Our results also demonstrate that BPA reduced the levels of neurotrophin precursor pro-BDNF. BDNF and NGF are synthetized as precursors (pro-BDNF and pro-NGF respectively), which represent the predominant neurotrophin forms present in different neuronal tissues [43,44]. BPA may lower bdnf gene transcription through epigenetic deregulation. It is known that this endocrine disruptor affects DNA methylation of transcriptionally relevant region of bdnf gene [35]. This hypothesis is supported by previous findings that BPA treatment significantly decreases BDNF mRNA levels [45]. Interestingly, BPA did not affect the Akt/CREB1 axis in our experimental context suggesting that BPA-induced modulation of pro-BDNF levels is independent from this transduction pathway and, possibly, from MVA pathway. However, it cannot be excluded that pro-BDNF changes may be associated to other MVA pathway-dependent signaling cascades that are not evaluated in this work. The different behavior of pro-BDNF and pro-NGF expression suggests independent mechanisms of regulation mediated by BPA exposure. Our results support other studies, as the expression of these neurotrophins can be subjected to diverse regulations by the same stimuli [46,47,48]. Finally, as BPA is primary known as endocrine disruptor, we evaluated its impact on ERα phosphorylation. The phosphorylation on Ser118 has profound effects on receptor activity, as it influences the recruitment of co-activators that enhance ER-mediated gene transcription [49,50]. Interestingly, BPA prenatal exposition affected ERα phosphorylation in male but not in female fetuses. This result suggests that males are more vulnerable to this endocrine disruptor than females [33]. The effect of BPA on P-ERα levels is not unexpected since BPA is structurally similar to estradiol, and thus it is able to bind ERα, inducing its phosphorylation and configuration change [3], the reason why female seems to be less vulnerable in this context needs further investigations. Moreover, previous reports indicated that BPA-dependent estrogenic activity flows through the small pool of ERα localized at the plasma membrane which mediates rapid signal transduction events [51,52]; thus, the post-translational modulation of MVA-related proteins, at least in males, could also depend on the ERα-dependent signaling at the plasma membrane-starting signals.

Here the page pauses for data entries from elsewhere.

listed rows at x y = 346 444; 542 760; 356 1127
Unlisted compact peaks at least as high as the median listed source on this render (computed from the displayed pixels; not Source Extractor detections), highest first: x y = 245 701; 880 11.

Overall, the results presented herein underline that even very low doses of BPA in pregnant drinking water can perturb key metabolic and signaling pathways in a sex-dependent and -independent manner (Figure 9). Notably, these effects occur despite the efficient drug-metabolizing system of dams [4]. The effects of BPA may be due to the efficient placental transfer of both BPA and its glucuronide derivative, coupled to the deficiency of fetal UDP glucuronosyltransferase (UGT) enzyme, which eliminates xenobiotic substances [4]. Combined, these factors permit a remarkable amount of active BPA in the fetal compartment. Subsequently, the substance can easily enter the central nervous system as it can cross the blood-brain barriers [3,5,8]. In conclusion, this work demonstrates an intergenerational effect of a very low dose of BPA on metabolic and signaling pathways that are important for proper brain development and function, thus underlining the potential dangers for human health.

Figure 9

Graphical model summarizing principal results.